My stony expression must be answer enough for her. We finish breakfast in silence, and once it is over, I slide out of the booth and leave without another word. I head back to my room and get ready for the day’s events. Eve’s words brew in my mind all day. Sure, Emily needs me a lot, but isn’t that part of being in a relationship? Being there when the other needs you? Being there period?

Emily’s past is a huge reason for her “neediness”. Which brings me to why I’m thinking about Eve’s comments. When will her past completely stop running her present? Her past makes her who she is today, right? How will that ever change?

Not that I don’t love Emily the way she is, but it does cause some problems occasionally. That I can’t deny. Damn it! Why did I let Eve get to me? The girl drives me crazy and not in a remotely good way. Looking back, I can see that she’s been making comments like this morning about Emily all along. I desperately want to talk to Emily. Of course, I’m hesitant because I’m not sure how she will take it.

How would any girl take it for that matter? Eve is telling me to leave my girl because of my career. I’m amazed at how strong and fragile Sweetness is all at once. She is one of the strongest people I know, but at the same time, she’s so fragile. Like glass. It’s strong and sturdy but one wrong move or bump and it’s shattered. Can she handle my absence for periods of time? If I were drafted, would I ask her to leave her Dad behind? It would be different to move out of state with her boyfriend than across the state with me for school.

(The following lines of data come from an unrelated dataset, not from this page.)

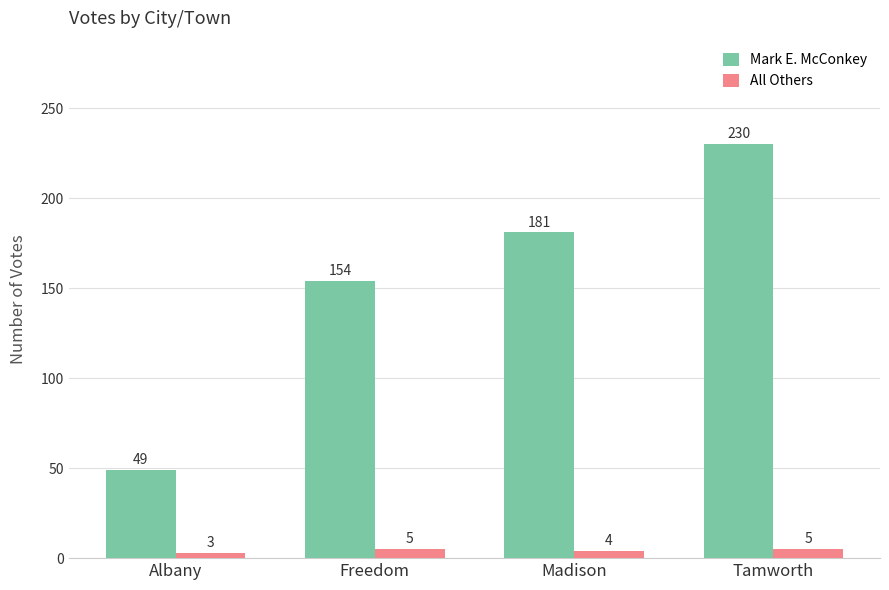

What is the value of the All Others bar at the 1st from the left?

3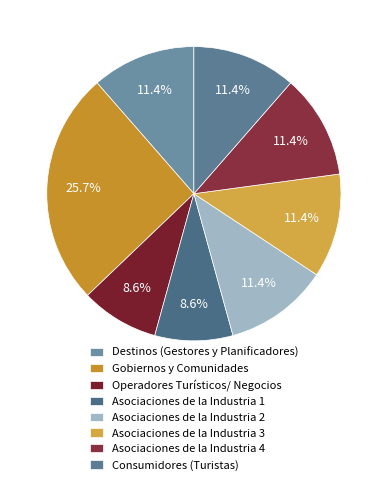

True or false: Operadores Turísticos/ Negocios accounts for 9% of the total.

True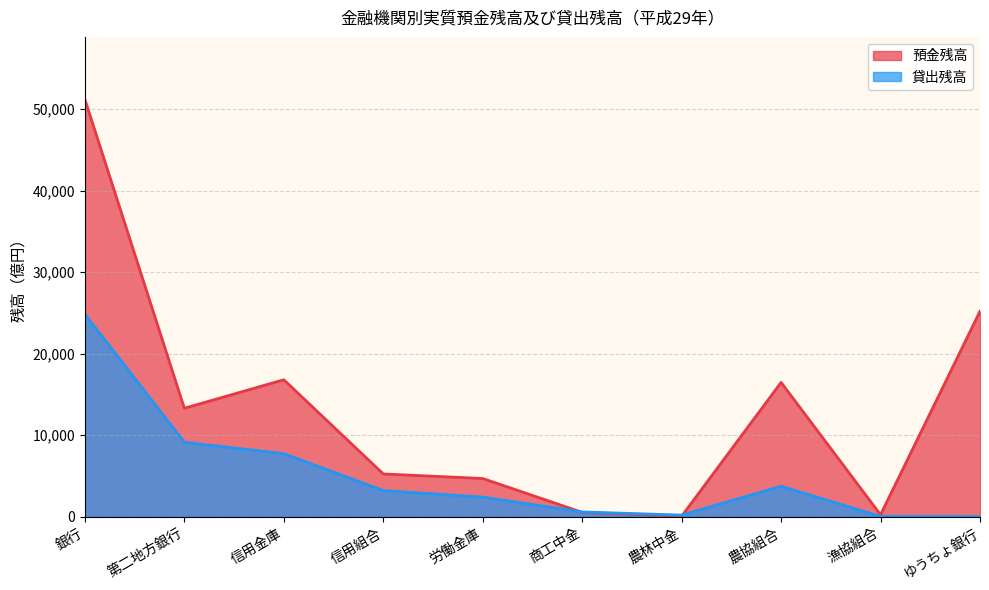

Which series changed the most between 労働金庫 and 商工中金?

預金残高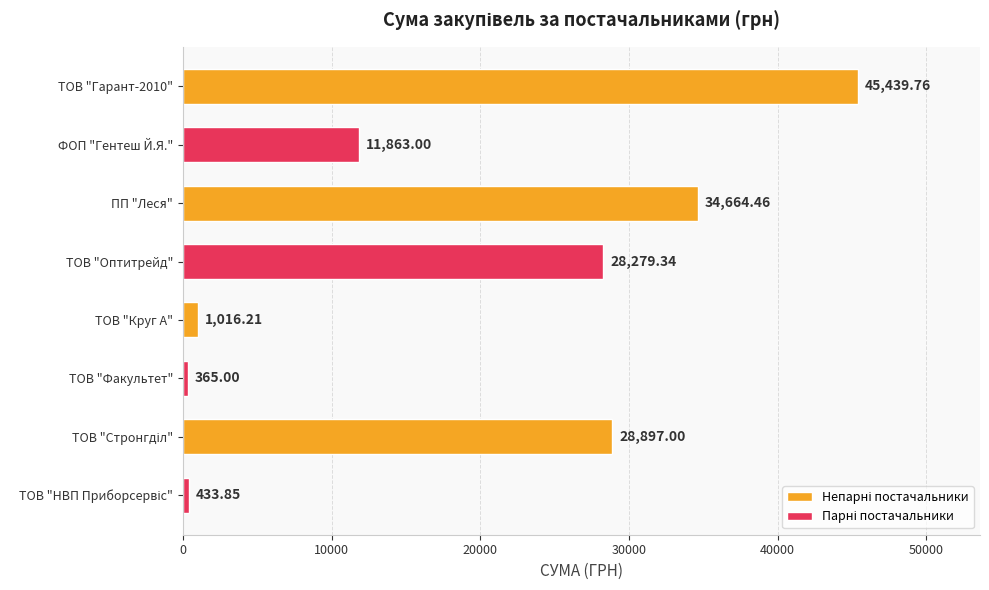

At which label is the value closest to 22902?

ТОВ "Оптитрейд"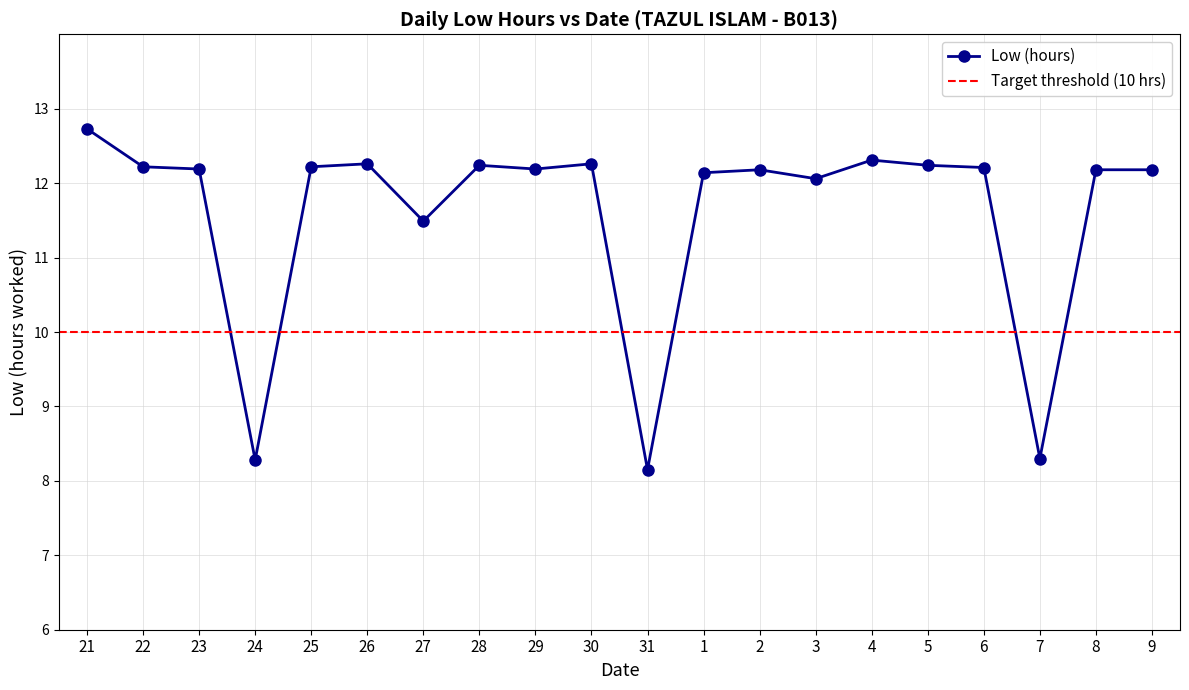

Reading left to right, transcribe all the data shown in this chart.

12.7	12.2	12.2	8.3	12.2	12.3	11.5	12.2	12.2	12.3	8.2	12.1	12.2	12.1	12.3	12.2	12.2	8.3	12.2	12.2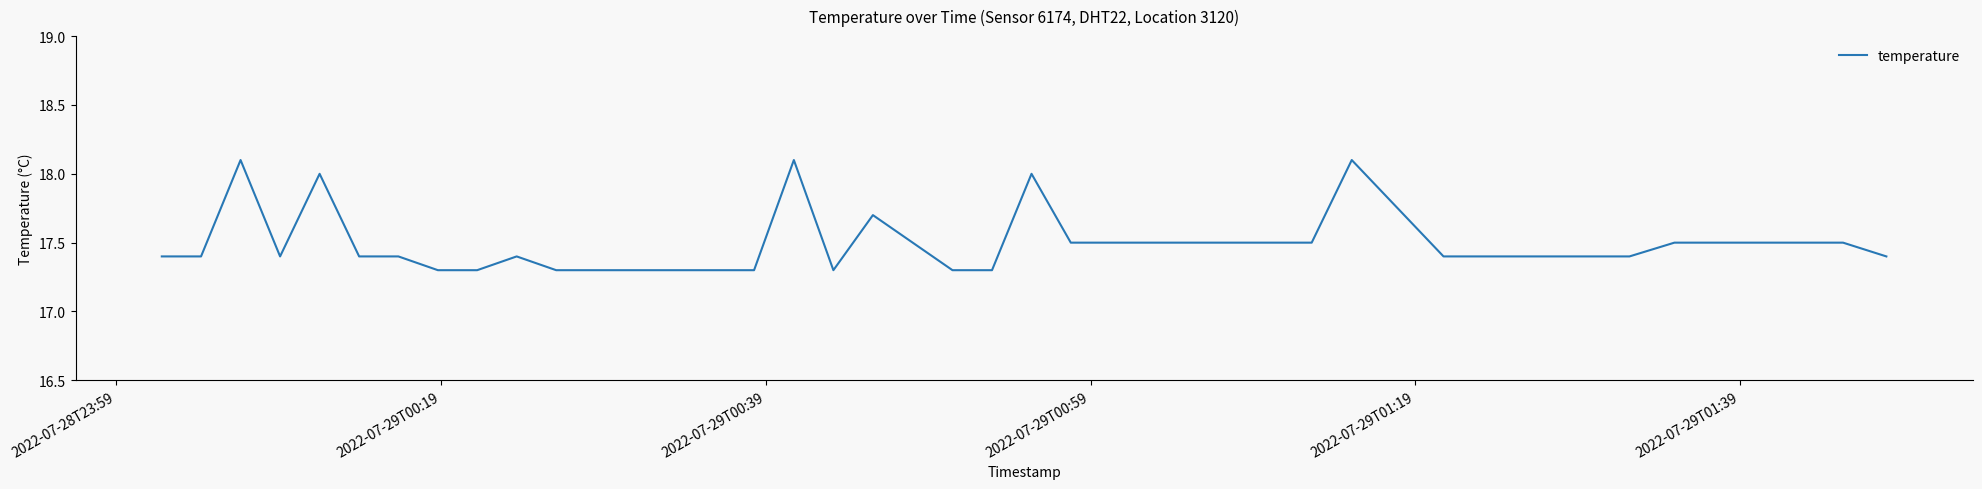

What is the minimum value shown in the chart?

17.3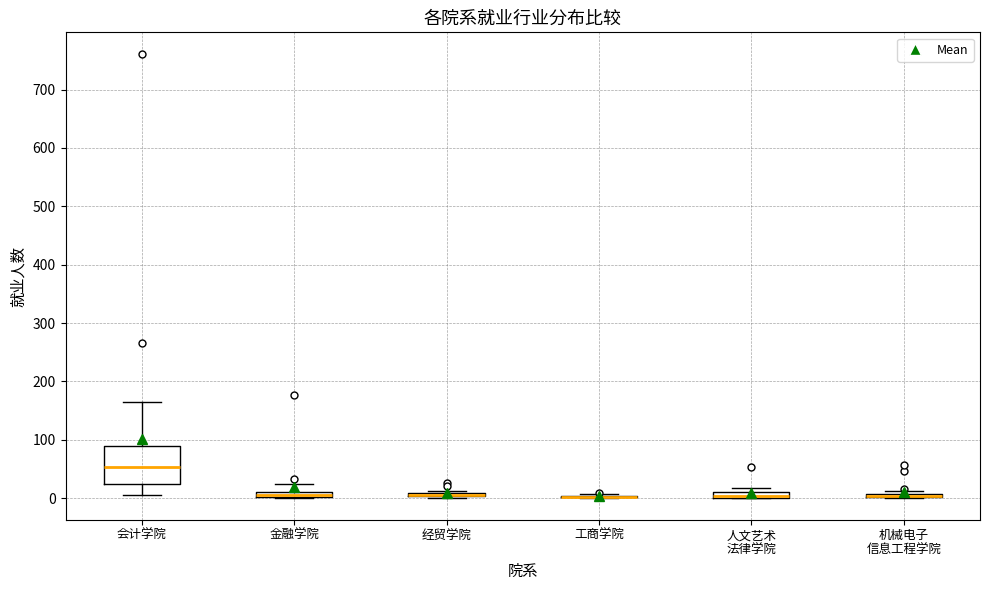

Comparing the boxes themselves (not the whiskers), which one is the tallest?

会计学院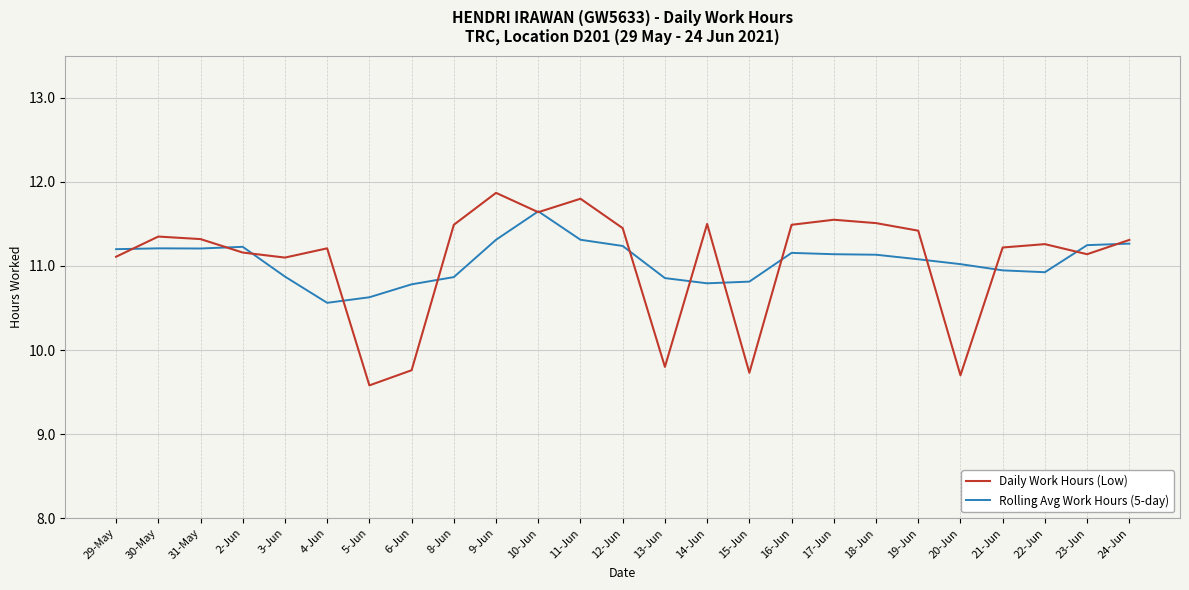

Which series has the widest spread of values?

Daily Work Hours (Low)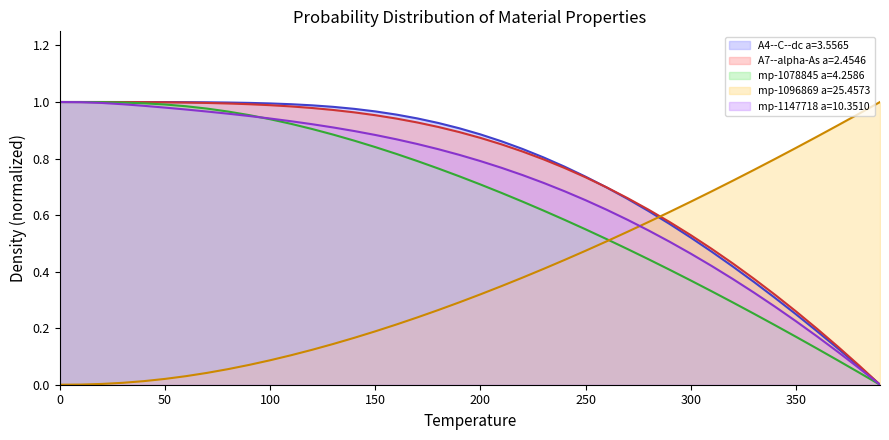

The mp-1096869 a=25.4573 series shows 0.4 at 0. True or false?

False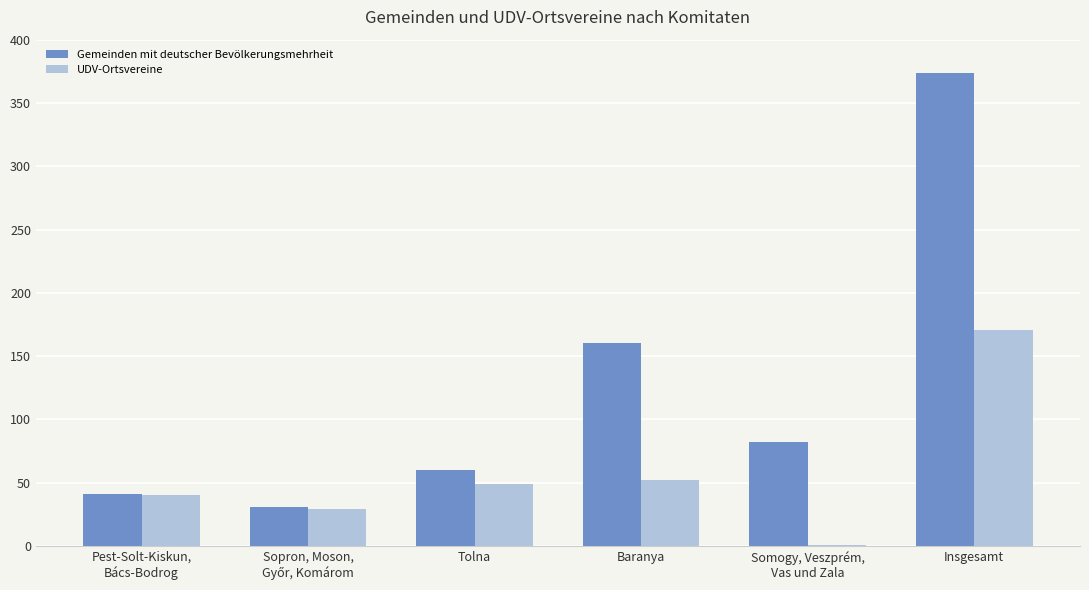

Count the number of data series in this chart.

2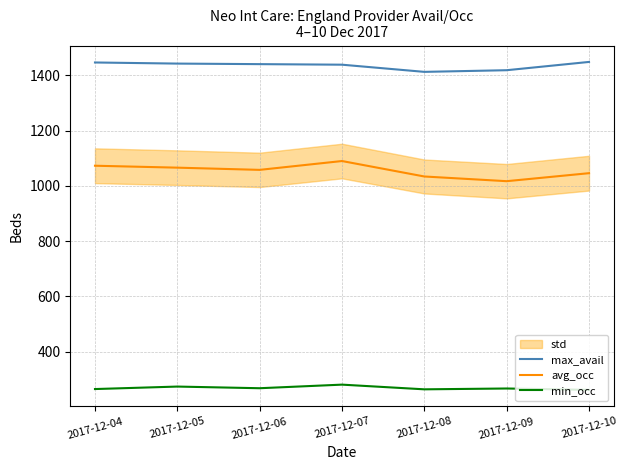

Where is the first local minimum for avg_occ?

2017-12-06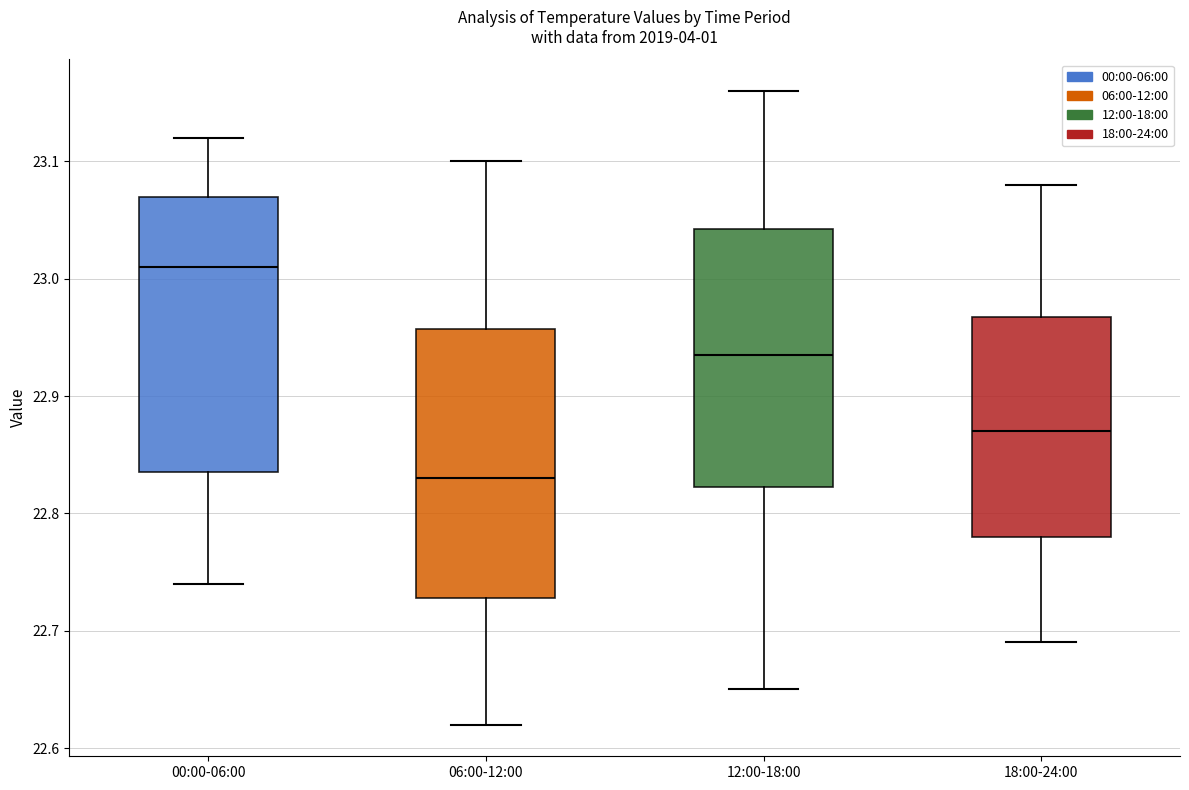

Reading left to right, read every box against the y-axis: the position of its median line, the range the box covers, and the ends of its whiskers. The values are not printed on the chart, so give them approximately, as read against the axis.

00:00-06:00: median 23.01, box 22.84 to 23.07, whiskers 22.74 to 23.12
06:00-12:00: median 22.83, box 22.73 to 22.96, whiskers 22.62 to 23.10
12:00-18:00: median 22.94, box 22.82 to 23.04, whiskers 22.65 to 23.16
18:00-24:00: median 22.87, box 22.78 to 22.97, whiskers 22.69 to 23.08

I overanalyze last night's conversation and the text I received from Conrad, who said that Emily admitted that something really was bothering her about my trip. Separation anxiety, her words to be exact. What kind of man would I be to continue putting Emily through that? Why is the thought of her moving farther away from Mike bothering me so much? I know why and I hate it. That Jake who is weak from fear of rejection not only wonders if she would want to come, but if I could ask her to leave her dad behind. Her home. Why am I even thinking about this? Nothing has even happened yet.

Training for the day is over, and I crawl under the covers, reaching for my phone on the nightstand. My roomie is out of the room for the moment and I need to hear from Sweetness. She answers on the fourth ring, temporarily scaring me.

“Hey love,” she answers sleepily.

“I didn’t mean to wake you.”

“It’s fine. How was today?”

With a deep breath, I spill partial beans about Eve, only telling her the first half of the conversation. Sweetness doesn’t say anything. She listens the entire time and stays silent, even after I finish.

“Sweetness?”

“What do you think about what she said about us?”

“Sure, there’s some truth to it, but it doesn’t matter. I love you for you. The good and the bad.” And I do.